For the project, the city will deploy the sensors on three of Portland's most dangerous streets: 122nd Avenue between Burnside and Bush streets; Southeast Division Street between 11th and 122nd streets; and Hawthorne Boulevard between 11th and 46th streets. Using the data collected by the sensors, the Portland Bureau of Transportation’s staff “will use the sensor information to make recommendations about future changes” to make it easier for pedestrians to walk and cars to drive on these and other city streets, the city says on the project website.
“Portland is leading the country in this important data effort,” Portland Mayor Ted Wheeler says in a statement. “We are at the forefront of using advanced technology to make our cities safer for pedestrians, cyclists and drivers, helping people more easily get around, save time and reduce the possibility of crashes. This pilot is a significant step in acquiring and utilizing data to make critical decisions.”
Sensors Provide Rich Data for Portland
The sensors themselves are provided by GE and called Current City IQ. In February 2017, AT&T reached an agreement with GE to install the sensors in various U.S. cities, starting with San Diego, as ZDNet reports.
Portland plans to deploy 200 of these sensors to help it monitor traffic and improve pedestrian safety. Credit: Portland Bureau of Transportation
According to Intel, the City IQ nodes are embedded with multiple sensors and can support analytics, provide connections to nearby devices and perform multisensor fusion over a secure cloud connection.

=== To be done ===
1 – Answer these questions from the passage on Portland's traffic sensors:
(a) On which stretch of Hawthorne Boulevard will the sensors be deployed?
(b) What name does the passage give the sensors that GE provides?
(c) According to the passage, which city did the AT&T and GE agreement start with?
2 – Extend the passage on Portland's traffic sensors, starting after its final sentence.

=== Records shown ===

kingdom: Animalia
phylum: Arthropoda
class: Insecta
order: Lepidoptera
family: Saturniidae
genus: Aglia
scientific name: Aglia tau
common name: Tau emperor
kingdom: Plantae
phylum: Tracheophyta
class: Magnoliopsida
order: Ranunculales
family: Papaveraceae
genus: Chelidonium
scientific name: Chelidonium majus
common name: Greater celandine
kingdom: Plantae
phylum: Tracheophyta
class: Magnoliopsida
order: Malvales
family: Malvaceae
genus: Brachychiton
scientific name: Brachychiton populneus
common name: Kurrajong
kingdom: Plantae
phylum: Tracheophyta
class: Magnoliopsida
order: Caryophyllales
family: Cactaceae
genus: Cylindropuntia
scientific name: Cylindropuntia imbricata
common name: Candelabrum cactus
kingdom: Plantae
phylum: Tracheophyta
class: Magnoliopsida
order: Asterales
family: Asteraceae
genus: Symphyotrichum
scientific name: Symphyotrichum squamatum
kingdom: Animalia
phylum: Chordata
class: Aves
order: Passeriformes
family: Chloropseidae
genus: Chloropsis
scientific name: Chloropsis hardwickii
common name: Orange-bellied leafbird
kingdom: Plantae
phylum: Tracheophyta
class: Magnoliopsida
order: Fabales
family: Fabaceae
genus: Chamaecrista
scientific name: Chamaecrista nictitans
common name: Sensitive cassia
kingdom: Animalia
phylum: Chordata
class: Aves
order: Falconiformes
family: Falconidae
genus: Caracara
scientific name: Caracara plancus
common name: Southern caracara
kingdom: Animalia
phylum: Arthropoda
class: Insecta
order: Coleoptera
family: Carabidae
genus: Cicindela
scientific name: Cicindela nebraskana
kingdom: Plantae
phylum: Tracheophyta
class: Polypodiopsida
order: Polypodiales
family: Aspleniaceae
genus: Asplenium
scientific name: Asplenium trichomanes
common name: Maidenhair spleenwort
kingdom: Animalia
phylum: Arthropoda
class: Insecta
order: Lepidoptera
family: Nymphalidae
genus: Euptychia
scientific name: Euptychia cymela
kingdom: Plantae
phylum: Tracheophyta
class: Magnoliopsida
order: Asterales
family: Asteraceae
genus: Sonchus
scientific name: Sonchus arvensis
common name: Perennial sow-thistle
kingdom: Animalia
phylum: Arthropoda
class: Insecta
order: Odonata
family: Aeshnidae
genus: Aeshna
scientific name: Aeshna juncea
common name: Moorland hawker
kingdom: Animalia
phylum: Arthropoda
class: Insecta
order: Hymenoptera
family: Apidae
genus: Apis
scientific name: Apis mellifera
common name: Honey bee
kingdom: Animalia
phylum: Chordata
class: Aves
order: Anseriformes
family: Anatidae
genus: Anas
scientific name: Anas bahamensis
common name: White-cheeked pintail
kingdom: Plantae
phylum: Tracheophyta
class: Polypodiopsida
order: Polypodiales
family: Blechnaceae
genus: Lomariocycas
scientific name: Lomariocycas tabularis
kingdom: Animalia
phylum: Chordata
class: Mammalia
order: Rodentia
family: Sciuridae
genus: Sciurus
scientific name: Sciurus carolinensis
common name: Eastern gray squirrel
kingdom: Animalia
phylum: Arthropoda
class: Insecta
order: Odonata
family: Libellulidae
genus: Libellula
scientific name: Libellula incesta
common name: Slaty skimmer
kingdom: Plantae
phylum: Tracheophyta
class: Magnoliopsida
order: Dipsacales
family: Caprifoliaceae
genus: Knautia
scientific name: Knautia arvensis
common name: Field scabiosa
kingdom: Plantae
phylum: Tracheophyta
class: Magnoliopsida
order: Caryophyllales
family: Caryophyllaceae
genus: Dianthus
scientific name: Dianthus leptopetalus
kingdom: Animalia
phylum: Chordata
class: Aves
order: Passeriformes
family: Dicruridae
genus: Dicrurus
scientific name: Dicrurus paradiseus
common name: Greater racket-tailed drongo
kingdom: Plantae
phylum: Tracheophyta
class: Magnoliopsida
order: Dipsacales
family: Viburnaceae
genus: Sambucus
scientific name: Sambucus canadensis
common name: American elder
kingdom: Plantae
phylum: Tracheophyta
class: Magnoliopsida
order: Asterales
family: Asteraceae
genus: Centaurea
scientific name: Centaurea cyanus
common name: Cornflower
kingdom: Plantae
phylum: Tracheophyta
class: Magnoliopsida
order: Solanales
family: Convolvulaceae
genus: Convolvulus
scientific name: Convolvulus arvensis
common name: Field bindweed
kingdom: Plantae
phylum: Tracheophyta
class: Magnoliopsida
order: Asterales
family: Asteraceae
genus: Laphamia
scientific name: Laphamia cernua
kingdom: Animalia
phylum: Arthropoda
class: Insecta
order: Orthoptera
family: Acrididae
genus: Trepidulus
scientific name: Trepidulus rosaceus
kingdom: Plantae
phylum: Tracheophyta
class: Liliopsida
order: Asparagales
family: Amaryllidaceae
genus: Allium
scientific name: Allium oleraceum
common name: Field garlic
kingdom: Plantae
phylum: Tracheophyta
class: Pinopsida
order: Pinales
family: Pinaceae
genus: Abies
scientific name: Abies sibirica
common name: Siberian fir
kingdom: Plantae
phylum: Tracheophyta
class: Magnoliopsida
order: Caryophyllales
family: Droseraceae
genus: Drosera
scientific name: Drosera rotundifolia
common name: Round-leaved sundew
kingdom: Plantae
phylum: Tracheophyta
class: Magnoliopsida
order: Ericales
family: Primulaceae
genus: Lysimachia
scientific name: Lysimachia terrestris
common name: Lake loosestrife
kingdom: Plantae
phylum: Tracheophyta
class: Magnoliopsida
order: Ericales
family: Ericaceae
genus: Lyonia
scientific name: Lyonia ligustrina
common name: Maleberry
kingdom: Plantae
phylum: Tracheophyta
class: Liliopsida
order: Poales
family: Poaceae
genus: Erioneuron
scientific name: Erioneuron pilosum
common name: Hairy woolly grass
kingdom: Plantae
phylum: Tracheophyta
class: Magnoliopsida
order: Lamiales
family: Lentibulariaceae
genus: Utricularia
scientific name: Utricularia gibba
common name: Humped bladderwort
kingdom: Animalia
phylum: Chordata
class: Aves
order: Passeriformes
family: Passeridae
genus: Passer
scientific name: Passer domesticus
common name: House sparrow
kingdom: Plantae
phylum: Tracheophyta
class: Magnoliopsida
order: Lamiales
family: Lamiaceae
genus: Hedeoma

=== Results of the tasks ===
1 –
(a) Between 11th and 46th streets.
(b) Current City IQ.
(c) San Diego.

2 –
The project website explains that the sensors include two cameras, “an array of environmental sensors for measuring temperature, pressure and humidity, a CPU/GPU for performing real-time analytics, a solid state drive for local data storage, and cellular LTE hardware for data transmission.”
The sensors take photos of the street, and then image analysis software assesses the number and speed of pedestrians, bicyclists and motor vehicles that cross each camera’s field of view, according to the website. “The data extracted from these pictures is then transferred to a data repository, where city staff can access it for analysis,” the city says. “The pictures taken by the cameras can’t be accessed and are not stored (they are deleted after the data is extracted).”